I figured I would answer a few questions for my readers, ones that might give you more insight into me as a person, not just a mom, blogger or whatever else.
I can’t change my permanent tan, as I call it, but then why would I want to? Being biracial has allowed me to be funnier, open-minded, opinionated and to be okay with not being like everyone else. I haven’t been since I was born.
I’m 37, so this puts me in a weird spot. I’m old enough to remember not being able to play at a friend’s house because their parents didn’t want a biracial kid in their home, but not old enough to have truly appreciated punk rock and be able to have a category to check for “race”. Those older than me had to pick and that’s somewhat traumatizing within itself.
So if you were wondering, I’m good. I’m proud of being biracial. I have a wicked sense of humor and love of makeup from my mom’s parents and I look like my Granny on my dad’s side. I have curly black hair that people would pay great amounts of money for.

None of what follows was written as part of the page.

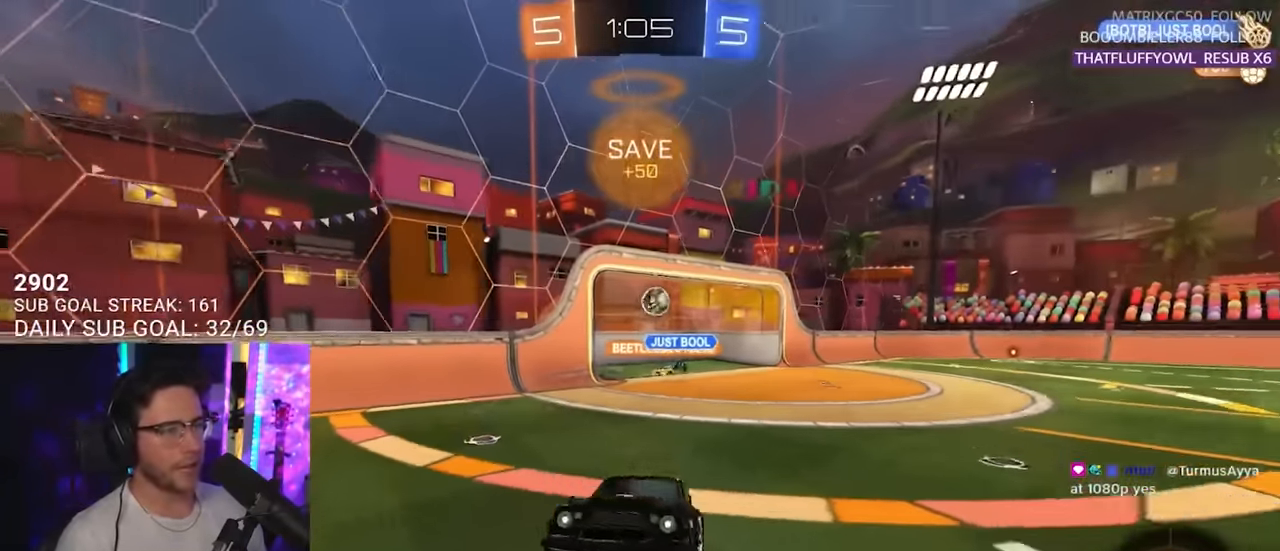
{"buttons": ["R2"], "left_stick": "center", "right_stick": "center", "events": [[100, "left_stick", "left"], [283, "left_stick", "up-left"], [466, "left_stick", "center"]]}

I’ve passed this on to my kids, who have different types of curly hair and have my eyes.
Just in case you were wondering, BLACK LIVES MATTER.
That’s it. That’s the post.
Keep reading, I’m not done.
As many of you know, I live in Louisville, KY, the center of protesting over Breonna Taylor’s murder.
I fully support them and have donated to bond funds and Black Lives Matter in my city. If it weren’t for RA, I’d protest myself. Instead, I’ve been signing petitions for justice and telling people what I think.
All the cops involved in Breonna’s murder need to be fired, arrested, charged and convicted, preferably in that order. Same goes for George Floyd’s killers.
It’s going to be a long road, but Breonna and George will hopefully get justice. Unfortunately, there are others that deserve justice for the same reason- being murdered by a cop.
If you were wondering, my job is fantastic and I love it. I’m still debating the Public Health idea but ugh, my therapist is on medical leave and I haven’t gotten that far with her replacement.
Yep, I’m still in therapy. Every week.
Just in case you wanted to know, my publishing schedule is all over the place and I’m aware.
I’ve put a few posts on the backburner as drafts. Writer’s block is a thing, as is flares and life itself. A couple of recent posts, like this one, popped into my head out of the blue. I kind of like those better.
I’m working on a post a week, but we will see.
In case you were wondering, RA still sucks. I am currently at the end of a flare, which completely wears me out, mentally and physically. One day, it took all the energy I had to stay awake.
This describes the quarantine/social distancing we have been dealing with. I have no clue what I am doing- some days are structured, some aren’t. Like everyone else, all I can do is my best.